§ 节选原文
----------------------------------------

[转载]Python模块学习 ---- subprocess 创建子进程

[转自]http://blog.sciencenet.cn/blog-600900-499638.html

最近，我们老大要我写一个守护者程序，对服务器进程进行守护。如果服务器不幸挂掉了，守护者能即时的重启应用程序。上网Google了一下，发现Python有很几个模块都可以创建进程。最终我选择使用subprocess模块，因为在Python手册中有这样一段话:

　　This module intends to replace several other, older modules and functions, such as: os.system、os.spawn*、os.popen*、popen2.*、commands.*

　　subprocess被用来替换一些老的模块和函数，如：os.system、os.spawn*、os.popen*、popen2.*、commands.*。可见，subprocess是被推荐使用的模块。

下面是一个很简单的例子，创建一个新进程，执行app1.exe，传入相当的参数，并打印出进程的返回值：

import subprocess
returnCode = subprocess.call('app1.exe -a -b -c -d')

----------------------------------------

§ 数据

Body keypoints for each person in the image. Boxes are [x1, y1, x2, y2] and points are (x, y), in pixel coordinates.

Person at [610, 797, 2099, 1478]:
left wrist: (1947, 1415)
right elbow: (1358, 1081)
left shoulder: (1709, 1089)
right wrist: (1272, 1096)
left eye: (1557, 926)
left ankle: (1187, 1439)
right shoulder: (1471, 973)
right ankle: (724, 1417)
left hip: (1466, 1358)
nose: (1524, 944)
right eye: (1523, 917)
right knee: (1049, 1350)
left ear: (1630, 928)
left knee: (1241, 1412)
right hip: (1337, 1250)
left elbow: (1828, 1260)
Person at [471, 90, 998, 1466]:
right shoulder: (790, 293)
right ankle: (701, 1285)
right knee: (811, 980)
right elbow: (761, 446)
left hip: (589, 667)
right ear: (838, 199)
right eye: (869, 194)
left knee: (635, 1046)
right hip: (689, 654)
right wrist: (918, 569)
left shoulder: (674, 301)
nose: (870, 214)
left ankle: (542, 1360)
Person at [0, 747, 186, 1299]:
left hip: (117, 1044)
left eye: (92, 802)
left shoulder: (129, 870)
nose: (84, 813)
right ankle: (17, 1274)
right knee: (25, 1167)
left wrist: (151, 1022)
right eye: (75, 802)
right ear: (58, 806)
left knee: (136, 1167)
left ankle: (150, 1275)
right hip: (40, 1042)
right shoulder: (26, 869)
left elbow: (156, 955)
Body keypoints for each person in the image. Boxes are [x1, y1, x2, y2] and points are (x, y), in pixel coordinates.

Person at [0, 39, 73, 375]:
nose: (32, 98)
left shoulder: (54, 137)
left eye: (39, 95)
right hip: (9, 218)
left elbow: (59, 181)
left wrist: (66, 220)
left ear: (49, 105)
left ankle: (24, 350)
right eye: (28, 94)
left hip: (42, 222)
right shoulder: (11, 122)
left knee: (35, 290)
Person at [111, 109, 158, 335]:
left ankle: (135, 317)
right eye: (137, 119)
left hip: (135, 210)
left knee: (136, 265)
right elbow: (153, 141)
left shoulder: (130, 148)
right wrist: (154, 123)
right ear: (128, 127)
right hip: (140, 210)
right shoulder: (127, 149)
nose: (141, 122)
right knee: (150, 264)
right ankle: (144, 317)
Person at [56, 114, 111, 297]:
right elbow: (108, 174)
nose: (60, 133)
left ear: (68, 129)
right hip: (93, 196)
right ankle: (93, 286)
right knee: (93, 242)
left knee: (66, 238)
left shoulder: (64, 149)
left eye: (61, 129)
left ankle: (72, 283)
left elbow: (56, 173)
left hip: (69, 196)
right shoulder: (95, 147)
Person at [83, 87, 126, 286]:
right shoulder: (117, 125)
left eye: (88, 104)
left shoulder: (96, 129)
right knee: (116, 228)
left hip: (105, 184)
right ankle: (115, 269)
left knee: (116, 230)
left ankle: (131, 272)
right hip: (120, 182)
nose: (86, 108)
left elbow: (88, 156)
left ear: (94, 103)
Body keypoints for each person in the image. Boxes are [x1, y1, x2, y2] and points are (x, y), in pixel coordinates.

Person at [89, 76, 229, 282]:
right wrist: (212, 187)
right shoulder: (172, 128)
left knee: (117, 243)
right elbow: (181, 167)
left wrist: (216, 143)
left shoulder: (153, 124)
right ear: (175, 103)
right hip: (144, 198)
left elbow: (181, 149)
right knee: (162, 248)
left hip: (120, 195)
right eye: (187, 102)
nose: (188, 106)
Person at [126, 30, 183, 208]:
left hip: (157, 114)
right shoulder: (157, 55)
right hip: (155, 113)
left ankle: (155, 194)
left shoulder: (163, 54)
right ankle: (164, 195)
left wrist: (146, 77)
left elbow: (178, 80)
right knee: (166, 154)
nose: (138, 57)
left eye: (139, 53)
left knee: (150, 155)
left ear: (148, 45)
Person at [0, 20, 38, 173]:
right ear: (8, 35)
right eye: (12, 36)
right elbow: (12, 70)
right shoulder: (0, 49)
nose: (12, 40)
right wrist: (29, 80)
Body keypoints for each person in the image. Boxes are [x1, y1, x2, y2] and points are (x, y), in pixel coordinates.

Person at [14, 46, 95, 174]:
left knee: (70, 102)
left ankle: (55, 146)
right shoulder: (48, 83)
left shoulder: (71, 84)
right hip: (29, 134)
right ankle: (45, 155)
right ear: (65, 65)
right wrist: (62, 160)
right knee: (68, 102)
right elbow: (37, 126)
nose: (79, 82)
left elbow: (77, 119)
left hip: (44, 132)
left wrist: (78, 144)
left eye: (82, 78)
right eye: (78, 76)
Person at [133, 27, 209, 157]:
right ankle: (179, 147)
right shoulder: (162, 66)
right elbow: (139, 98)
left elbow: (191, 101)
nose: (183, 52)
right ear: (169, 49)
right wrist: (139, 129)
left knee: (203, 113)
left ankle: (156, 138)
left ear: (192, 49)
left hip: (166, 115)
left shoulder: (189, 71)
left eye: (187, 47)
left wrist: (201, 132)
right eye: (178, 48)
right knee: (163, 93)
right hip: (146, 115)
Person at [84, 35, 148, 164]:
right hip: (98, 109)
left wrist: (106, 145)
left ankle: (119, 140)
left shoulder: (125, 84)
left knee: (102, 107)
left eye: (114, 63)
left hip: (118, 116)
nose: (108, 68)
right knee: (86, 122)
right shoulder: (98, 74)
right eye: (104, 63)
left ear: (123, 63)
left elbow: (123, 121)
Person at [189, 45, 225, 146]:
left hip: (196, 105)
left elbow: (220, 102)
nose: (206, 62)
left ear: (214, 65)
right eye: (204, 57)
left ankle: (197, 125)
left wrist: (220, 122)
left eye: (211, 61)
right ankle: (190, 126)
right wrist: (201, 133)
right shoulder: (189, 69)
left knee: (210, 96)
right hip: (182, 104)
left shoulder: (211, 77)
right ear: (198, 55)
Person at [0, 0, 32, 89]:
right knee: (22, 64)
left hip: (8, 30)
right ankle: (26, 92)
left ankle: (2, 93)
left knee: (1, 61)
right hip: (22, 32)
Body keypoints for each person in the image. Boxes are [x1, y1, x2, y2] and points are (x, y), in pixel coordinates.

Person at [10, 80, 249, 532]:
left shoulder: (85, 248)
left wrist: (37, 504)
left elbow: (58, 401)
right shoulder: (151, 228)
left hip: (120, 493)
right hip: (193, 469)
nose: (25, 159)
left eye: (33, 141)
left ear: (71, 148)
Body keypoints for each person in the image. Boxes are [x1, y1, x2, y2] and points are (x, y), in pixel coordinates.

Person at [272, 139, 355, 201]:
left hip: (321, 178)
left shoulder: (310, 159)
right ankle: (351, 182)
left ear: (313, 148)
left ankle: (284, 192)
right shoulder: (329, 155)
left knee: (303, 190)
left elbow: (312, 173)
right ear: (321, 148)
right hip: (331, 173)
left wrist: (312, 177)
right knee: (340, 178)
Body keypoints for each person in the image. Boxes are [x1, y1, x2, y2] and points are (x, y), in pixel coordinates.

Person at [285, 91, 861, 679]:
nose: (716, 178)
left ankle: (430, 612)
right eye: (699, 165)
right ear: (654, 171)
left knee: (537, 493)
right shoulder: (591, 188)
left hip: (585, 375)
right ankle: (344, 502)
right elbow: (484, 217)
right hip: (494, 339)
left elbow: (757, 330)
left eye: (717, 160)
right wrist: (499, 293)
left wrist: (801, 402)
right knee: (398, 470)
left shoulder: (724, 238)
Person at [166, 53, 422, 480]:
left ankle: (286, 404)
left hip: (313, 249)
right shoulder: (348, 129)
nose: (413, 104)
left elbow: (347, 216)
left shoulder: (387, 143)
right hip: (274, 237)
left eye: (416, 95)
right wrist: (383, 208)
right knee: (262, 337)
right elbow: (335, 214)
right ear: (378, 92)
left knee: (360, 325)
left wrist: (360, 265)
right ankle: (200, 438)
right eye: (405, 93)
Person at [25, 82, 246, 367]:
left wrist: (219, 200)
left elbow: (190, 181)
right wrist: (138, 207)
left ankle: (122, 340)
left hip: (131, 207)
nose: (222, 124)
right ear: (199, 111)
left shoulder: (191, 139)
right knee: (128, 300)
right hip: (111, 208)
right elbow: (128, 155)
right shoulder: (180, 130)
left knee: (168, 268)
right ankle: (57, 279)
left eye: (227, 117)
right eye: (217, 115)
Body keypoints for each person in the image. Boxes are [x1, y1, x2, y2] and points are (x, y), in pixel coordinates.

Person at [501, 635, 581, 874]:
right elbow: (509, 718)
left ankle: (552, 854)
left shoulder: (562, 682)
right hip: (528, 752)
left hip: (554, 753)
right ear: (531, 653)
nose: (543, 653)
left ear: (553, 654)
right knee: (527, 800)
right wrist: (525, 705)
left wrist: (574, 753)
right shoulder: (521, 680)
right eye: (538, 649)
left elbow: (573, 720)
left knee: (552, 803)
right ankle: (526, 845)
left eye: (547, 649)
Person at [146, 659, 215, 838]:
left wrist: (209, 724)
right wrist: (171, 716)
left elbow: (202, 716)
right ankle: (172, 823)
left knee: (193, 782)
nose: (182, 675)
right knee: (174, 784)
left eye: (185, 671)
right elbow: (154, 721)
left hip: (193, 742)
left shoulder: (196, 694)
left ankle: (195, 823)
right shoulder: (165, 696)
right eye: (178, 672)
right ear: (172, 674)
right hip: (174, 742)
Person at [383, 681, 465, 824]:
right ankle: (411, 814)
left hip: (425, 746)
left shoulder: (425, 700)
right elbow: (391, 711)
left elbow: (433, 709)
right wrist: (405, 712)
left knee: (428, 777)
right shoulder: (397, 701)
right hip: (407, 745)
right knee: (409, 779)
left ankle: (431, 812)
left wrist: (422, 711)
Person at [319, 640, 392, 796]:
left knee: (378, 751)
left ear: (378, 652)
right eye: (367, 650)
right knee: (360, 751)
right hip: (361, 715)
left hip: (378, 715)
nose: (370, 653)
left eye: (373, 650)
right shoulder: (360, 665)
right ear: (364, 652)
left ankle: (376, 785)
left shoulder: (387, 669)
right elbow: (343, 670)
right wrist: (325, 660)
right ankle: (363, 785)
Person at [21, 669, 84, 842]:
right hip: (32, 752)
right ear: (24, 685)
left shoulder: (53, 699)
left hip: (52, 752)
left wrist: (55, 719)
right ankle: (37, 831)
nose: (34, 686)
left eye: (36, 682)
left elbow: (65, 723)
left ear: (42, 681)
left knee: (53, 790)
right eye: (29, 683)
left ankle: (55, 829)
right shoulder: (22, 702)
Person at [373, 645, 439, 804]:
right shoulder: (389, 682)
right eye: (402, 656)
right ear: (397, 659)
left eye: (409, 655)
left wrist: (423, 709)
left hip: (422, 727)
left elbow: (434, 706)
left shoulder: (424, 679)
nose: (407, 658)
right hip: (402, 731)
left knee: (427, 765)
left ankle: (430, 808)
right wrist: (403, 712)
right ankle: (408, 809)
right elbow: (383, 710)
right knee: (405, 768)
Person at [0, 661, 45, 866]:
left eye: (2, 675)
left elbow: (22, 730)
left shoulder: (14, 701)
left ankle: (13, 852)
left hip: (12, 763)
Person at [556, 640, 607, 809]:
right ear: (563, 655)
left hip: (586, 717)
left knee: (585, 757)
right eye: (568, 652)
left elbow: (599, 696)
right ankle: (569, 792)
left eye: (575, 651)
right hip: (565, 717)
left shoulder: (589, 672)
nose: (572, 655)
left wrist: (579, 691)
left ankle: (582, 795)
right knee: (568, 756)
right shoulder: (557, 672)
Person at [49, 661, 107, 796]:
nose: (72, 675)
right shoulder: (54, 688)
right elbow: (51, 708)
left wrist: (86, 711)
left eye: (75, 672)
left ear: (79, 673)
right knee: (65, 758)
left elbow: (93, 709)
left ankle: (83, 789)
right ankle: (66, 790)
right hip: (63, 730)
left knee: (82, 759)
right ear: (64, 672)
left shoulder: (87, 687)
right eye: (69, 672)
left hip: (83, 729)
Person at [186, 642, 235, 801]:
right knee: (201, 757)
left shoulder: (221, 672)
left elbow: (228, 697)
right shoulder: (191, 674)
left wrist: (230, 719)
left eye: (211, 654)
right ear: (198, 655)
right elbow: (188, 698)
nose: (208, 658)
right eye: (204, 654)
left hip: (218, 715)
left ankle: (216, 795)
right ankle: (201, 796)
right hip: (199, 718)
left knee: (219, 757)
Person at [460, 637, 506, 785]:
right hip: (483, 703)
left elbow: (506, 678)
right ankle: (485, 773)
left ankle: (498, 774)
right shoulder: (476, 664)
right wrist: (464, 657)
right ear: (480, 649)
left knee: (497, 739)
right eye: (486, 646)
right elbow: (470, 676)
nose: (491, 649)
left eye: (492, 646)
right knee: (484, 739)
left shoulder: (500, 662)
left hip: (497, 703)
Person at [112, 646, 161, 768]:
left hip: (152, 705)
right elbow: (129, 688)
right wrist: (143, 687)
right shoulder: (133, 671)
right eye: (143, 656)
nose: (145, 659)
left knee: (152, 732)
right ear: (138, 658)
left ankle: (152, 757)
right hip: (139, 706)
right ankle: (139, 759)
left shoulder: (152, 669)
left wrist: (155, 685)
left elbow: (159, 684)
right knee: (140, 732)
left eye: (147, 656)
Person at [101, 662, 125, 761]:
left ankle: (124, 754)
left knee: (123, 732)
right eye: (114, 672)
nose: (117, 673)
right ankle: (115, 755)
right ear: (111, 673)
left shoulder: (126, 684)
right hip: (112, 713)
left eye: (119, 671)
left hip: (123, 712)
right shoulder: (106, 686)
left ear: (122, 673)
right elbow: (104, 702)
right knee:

----------------------------------------

§ 任务要求
将上方介绍 Python subprocess 模块的原文从头到尾完整照抄一遍，不得改动任何字符。

§ 你的回答
[转载]Python模块学习 ---- subprocess 创建子进程

[转自]http://blog.sciencenet.cn/blog-600900-499638.html

最近，我们老大要我写一个守护者程序，对服务器进程进行守护。如果服务器不幸挂掉了，守护者能即时的重启应用程序。上网Google了一下，发现Python有很几个模块都可以创建进程。最终我选择使用subprocess模块，因为在Python手册中有这样一段话:

　　This module intends to replace several other, older modules and functions, such as: os.system、os.spawn*、os.popen*、popen2.*、commands.*

　　subprocess被用来替换一些老的模块和函数，如：os.system、os.spawn*、os.popen*、popen2.*、commands.*。可见，subprocess是被推荐使用的模块。

下面是一个很简单的例子，创建一个新进程，执行app1.exe，传入相当的参数，并打印出进程的返回值：

import subprocess
returnCode = subprocess.call('app1.exe -a -b -c -d')